Where the records below reach the line containing "1. **AccountSession.userData adalah", start transcribing, and end with the line containing "- Akun terakhir", exactly and with nothing else added.

(Collection entries)
*** Begin section ***
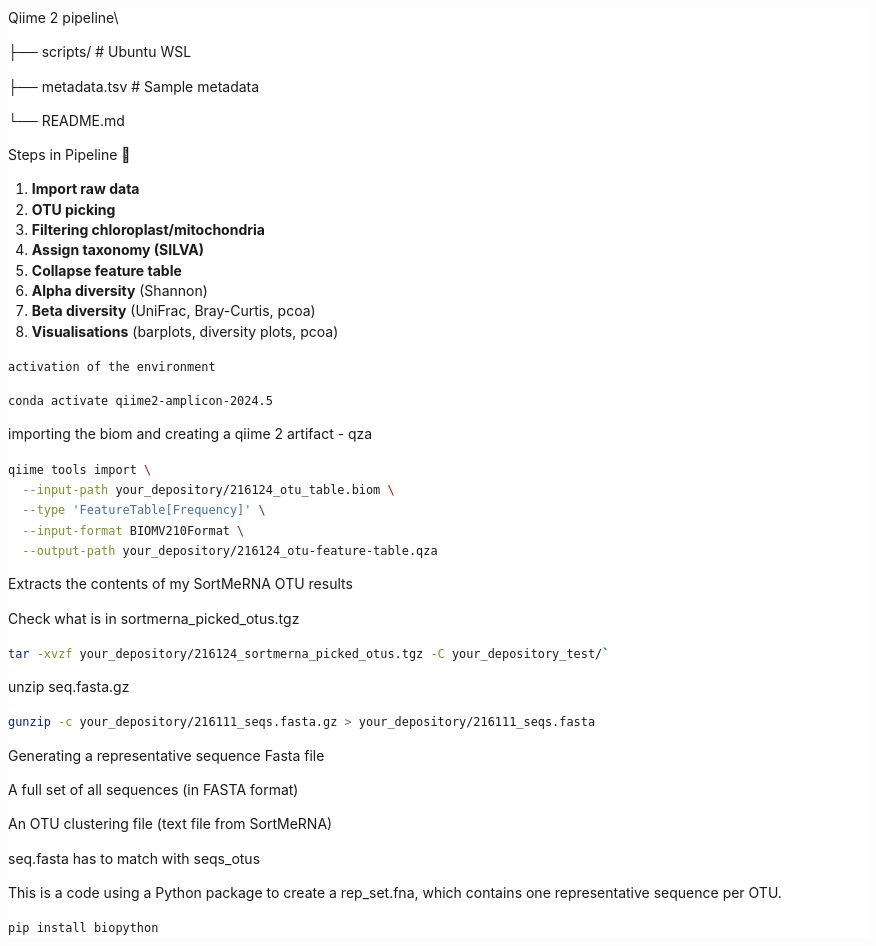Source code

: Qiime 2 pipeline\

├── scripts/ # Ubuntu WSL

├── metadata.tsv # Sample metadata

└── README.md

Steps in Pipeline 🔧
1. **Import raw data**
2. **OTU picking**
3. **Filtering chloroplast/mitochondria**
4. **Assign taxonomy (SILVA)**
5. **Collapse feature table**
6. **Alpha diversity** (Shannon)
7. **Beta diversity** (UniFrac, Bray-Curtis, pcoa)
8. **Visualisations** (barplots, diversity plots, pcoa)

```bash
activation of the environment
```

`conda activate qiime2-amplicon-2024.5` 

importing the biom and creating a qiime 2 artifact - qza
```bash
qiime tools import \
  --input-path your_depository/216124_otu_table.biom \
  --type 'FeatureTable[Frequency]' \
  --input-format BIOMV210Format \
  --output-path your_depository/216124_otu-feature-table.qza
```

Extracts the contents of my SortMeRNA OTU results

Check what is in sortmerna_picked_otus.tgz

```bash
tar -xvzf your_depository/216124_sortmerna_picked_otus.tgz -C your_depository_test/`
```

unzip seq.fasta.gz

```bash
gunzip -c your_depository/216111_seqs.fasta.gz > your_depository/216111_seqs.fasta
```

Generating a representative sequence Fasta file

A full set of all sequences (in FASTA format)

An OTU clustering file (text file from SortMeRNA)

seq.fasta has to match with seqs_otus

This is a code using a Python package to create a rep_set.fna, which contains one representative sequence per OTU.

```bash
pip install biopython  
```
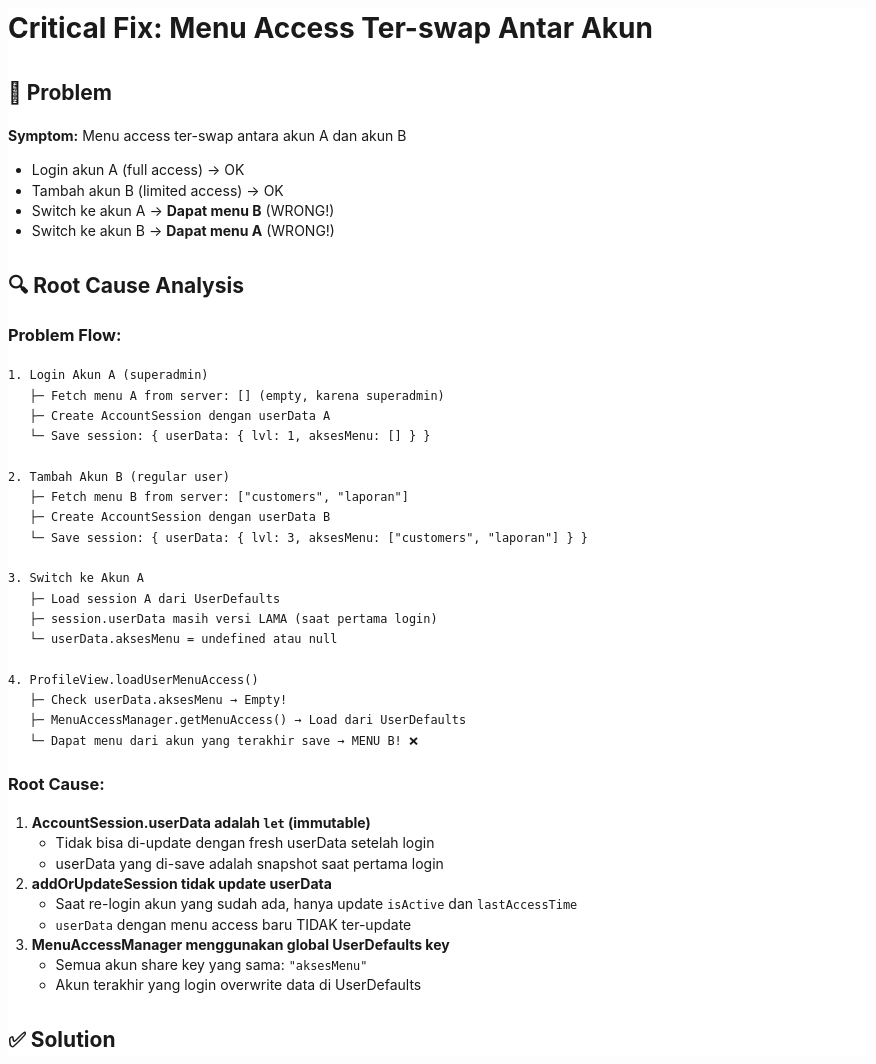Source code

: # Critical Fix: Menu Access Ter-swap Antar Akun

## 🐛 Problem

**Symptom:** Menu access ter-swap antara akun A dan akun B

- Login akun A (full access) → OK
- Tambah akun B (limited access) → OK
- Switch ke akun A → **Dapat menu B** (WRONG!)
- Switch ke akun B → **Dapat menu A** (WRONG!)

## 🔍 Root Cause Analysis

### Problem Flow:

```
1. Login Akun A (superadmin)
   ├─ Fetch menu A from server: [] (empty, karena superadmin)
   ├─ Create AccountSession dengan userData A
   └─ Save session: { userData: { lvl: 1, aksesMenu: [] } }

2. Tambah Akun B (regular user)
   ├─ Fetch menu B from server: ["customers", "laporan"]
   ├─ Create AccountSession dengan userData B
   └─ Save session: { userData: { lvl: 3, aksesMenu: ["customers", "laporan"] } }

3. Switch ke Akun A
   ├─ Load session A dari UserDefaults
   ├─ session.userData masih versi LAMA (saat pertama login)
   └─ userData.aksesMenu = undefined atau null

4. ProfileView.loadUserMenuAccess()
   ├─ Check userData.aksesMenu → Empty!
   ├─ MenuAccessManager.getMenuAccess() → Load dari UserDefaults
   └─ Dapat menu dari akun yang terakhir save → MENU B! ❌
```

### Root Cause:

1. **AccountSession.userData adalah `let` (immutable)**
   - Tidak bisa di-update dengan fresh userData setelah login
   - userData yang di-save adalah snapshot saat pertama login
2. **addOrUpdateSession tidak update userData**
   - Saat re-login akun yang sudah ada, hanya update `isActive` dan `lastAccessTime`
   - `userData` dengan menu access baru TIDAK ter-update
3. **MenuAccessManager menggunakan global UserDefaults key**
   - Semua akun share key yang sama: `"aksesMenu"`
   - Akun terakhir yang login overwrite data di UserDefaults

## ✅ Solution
*** End section ***
*** Begin section ***
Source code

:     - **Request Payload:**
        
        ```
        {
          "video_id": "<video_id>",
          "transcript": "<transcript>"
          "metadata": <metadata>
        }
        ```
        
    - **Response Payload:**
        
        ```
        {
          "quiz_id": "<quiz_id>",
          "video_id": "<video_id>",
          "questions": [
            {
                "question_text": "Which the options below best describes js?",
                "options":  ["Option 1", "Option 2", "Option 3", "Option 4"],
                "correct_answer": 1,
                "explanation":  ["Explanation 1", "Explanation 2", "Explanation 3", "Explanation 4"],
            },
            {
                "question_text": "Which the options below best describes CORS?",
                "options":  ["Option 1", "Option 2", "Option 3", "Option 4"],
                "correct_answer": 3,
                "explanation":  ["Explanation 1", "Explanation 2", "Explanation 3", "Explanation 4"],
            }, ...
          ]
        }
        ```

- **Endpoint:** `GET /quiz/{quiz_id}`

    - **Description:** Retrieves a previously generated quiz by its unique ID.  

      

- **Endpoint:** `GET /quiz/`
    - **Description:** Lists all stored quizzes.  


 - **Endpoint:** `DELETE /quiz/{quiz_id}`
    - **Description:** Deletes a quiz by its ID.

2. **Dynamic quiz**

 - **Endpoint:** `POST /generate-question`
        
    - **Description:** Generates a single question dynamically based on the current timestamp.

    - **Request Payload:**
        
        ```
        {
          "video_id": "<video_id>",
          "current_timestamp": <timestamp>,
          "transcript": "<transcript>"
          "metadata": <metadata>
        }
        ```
*** End section ***
SOLVED PROBLEM →
1. **AccountSession.userData adalah `let` (immutable)**
   - Tidak bisa di-update dengan fresh userData setelah login
   - userData yang di-save adalah snapshot saat pertama login
2. **addOrUpdateSession tidak update userData**
   - Saat re-login akun yang sudah ada, hanya update `isActive` dan `lastAccessTime`
   - `userData` dengan menu access baru TIDAK ter-update
3. **MenuAccessManager menggunakan global UserDefaults key**
   - Semua akun share key yang sama: `"aksesMenu"`
   - Akun terakhir yang login overwrite data di UserDefaults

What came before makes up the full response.